This is a busy trip for me. I work in the development of online professional development courses. I have three to discuss that are at critical points in their development. I have back-to-back meetings for three and a half days.

Some of our courses are just-the-facts-ma’am courses, but some are designed to affect social behavior. I’ve done the fact-based courses for many years. Behavior-based courses are new, in a way. It’s not that we haven’t covered topics like this before. It’s just that we are aiming at raising the level of student outcomes.

I’ve been interested in this type of learning for a long time, going back to when my boys were in grade school and beyond. It was a focus of a number of papers I wrote in my recent masters in education program.

The aim of behavior-based training is to get you to do something, to change your behavior. It’s not enough to get you to pass a test on the subject.

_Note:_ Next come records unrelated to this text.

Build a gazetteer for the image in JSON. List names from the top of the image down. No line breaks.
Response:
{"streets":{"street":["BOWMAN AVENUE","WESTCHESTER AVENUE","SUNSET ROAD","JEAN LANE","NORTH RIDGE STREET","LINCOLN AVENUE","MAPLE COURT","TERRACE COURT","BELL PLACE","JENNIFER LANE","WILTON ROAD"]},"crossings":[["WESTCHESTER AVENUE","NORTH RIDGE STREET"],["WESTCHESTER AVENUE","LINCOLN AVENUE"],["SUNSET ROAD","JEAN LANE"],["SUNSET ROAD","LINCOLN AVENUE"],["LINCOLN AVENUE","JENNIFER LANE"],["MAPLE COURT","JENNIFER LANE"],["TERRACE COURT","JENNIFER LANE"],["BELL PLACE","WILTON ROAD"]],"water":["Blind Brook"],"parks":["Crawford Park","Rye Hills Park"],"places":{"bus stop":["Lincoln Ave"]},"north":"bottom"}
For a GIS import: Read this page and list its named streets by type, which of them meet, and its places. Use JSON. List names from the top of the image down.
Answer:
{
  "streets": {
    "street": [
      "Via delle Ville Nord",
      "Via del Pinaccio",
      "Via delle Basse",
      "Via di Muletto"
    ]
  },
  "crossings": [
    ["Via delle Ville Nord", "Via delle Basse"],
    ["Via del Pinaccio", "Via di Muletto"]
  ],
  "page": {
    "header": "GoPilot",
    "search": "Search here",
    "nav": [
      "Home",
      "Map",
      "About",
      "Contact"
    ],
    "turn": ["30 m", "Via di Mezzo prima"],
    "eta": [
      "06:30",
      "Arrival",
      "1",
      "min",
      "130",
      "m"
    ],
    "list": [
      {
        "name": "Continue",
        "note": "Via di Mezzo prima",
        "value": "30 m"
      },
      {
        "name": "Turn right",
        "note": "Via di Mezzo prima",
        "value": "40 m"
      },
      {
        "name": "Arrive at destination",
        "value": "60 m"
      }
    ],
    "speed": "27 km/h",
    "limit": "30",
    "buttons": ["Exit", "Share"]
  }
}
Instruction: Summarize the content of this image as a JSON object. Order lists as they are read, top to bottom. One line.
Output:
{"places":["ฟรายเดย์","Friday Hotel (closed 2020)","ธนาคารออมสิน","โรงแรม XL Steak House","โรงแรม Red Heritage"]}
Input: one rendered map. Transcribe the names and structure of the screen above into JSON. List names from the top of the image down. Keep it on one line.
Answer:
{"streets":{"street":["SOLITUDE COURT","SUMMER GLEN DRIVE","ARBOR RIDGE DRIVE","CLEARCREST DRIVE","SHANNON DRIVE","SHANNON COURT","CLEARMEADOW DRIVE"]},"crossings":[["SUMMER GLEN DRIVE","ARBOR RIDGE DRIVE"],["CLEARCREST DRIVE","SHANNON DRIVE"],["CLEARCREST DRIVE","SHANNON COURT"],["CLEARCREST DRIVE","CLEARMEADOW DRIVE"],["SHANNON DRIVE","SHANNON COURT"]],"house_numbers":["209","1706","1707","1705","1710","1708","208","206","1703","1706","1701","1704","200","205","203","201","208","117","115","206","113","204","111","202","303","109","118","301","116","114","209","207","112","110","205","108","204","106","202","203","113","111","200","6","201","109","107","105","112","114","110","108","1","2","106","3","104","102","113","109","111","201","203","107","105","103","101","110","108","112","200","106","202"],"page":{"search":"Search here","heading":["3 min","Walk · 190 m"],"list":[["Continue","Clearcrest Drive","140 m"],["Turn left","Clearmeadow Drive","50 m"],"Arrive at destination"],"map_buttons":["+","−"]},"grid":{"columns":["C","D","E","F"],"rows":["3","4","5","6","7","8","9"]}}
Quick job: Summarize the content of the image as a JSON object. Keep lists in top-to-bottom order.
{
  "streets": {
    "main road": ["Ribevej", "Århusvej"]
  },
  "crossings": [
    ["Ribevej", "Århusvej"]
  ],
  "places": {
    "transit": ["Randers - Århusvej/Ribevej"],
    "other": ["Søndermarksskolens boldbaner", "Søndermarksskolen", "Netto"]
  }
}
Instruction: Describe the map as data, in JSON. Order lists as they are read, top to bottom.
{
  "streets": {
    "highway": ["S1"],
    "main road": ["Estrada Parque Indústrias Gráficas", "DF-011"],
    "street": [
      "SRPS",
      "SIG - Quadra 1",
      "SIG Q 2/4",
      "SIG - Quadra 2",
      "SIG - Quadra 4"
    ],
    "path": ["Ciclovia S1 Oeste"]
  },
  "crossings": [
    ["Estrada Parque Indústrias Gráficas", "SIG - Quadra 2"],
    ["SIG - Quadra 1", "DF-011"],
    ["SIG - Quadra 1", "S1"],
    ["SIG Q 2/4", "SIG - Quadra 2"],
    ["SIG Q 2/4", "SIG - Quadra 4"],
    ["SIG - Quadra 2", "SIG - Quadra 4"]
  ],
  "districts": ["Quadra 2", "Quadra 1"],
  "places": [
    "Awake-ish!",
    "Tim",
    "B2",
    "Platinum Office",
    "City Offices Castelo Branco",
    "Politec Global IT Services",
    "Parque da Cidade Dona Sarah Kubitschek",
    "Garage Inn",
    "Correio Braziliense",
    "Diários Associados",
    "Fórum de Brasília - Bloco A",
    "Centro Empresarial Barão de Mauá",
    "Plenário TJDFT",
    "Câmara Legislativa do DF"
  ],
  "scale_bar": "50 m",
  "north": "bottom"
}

Most of our social behavior is learned without formal training. We learn to communicate and to interact with people in our families. When my boys were in school, I urged the school administration to adopt a program of problem solving and conflict resolution in an effort to combat bullying and support teamwork. I was is an influential position to put something like this in place, considering that I was president of the local school council.

But the reaction to the proposal was that we all learn things like these in our families and not from schools. The proposal died. Behavior education is definitely not popular at the elementary school level.

Not all organizations feel that way. Our armed forces do tons of behavior training. Many businesses do, too. Evidently, the skills we learn from our families only get us part of the way there.

The interesting question for me, then, is how best to accomplish this.

When I say that what we learn from our families is not enough, I’m not saying that this type of learning is worthless. Far from it! Being able to navigate a world of social relationships is not trivial. So it is worth thinking about (and reading about or conducting your own studies about) how this happens. One element of this type of unconscious training is repetition and feedback.

This becomes a challenge for a person designing explicit behavioral training. Small children are immersed in the social fabric and exposed to repetition and feedback their entire waking days. Few trainers of adults have this type of access to their students. Only some military basic training and some language immersion programs come close.

I have some ideas about this, but I’ll write about that some other time.